◆ Task prompt: What you output must be the exact lines from the first line of the data through the one holding "för att du ställt", with no pictures.

Page images and extracted text:
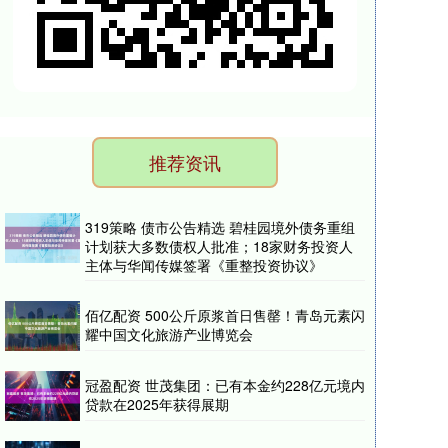
推荐资讯
319策略 债市公告精选 碧桂园境外债务重组
计划获大多数债权人批准；18家财务投资人
主体与华闻传媒签署《重整投资协议》
佰亿配资 500公斤原浆首日售罄！青岛元素闪
耀中国文化旅游产业博览会
冠盈配资 世茂集团：已有本金约228亿元境内
贷款在2025年获得展期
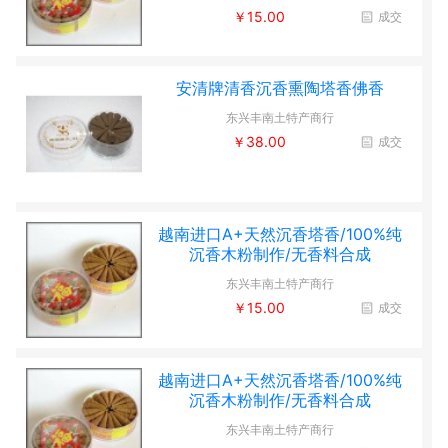
￥15.00
成交
安清牌清香沉香熏陶塔香佛香
东兴丰南土特产商行
￥38.00
成交
越南进口A+天然沉香塔香/100%纯
沉香木粉制作/无香料合成
东兴丰南土特产商行
￥15.00
成交
越南进口A+天然沉香塔香/100%纯
沉香木粉制作/无香料合成
东兴丰南土特产商行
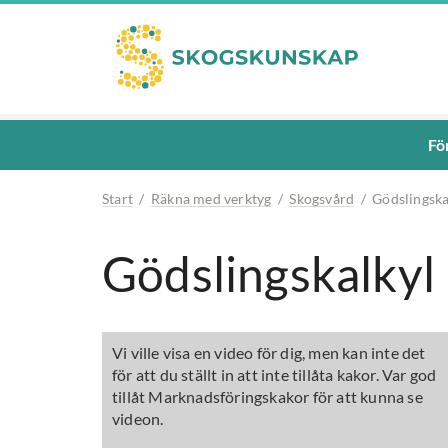
Fö
Start
/
Räkna med verktyg
/
Skogsvård
/
Gödslingska
Gödslingskalkyl
Vi ville visa en video för dig, men kan inte det
för att du ställt in att inte tillåta kakor. Var god
tillåt Marknadsföringskakor för att kunna se
videon.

◆ Task response:
推荐资讯
319策略 债市公告精选 碧桂园境外债务重组
计划获大多数债权人批准；18家财务投资人
主体与华闻传媒签署《重整投资协议》
佰亿配资 500公斤原浆首日售罄！青岛元素闪
耀中国文化旅游产业博览会
冠盈配资 世茂集团：已有本金约228亿元境内
贷款在2025年获得展期
￥15.00
成交
安清牌清香沉香熏陶塔香佛香
东兴丰南土特产商行
￥38.00
成交
越南进口A+天然沉香塔香/100%纯
沉香木粉制作/无香料合成
东兴丰南土特产商行
￥15.00
成交
越南进口A+天然沉香塔香/100%纯
沉香木粉制作/无香料合成
东兴丰南土特产商行
Fö
Start
/
Räkna med verktyg
/
Skogsvård
/
Gödslingska
Gödslingskalkyl
Vi ville visa en video för dig, men kan inte det
för att du ställt in att inte tillåta kakor. Var god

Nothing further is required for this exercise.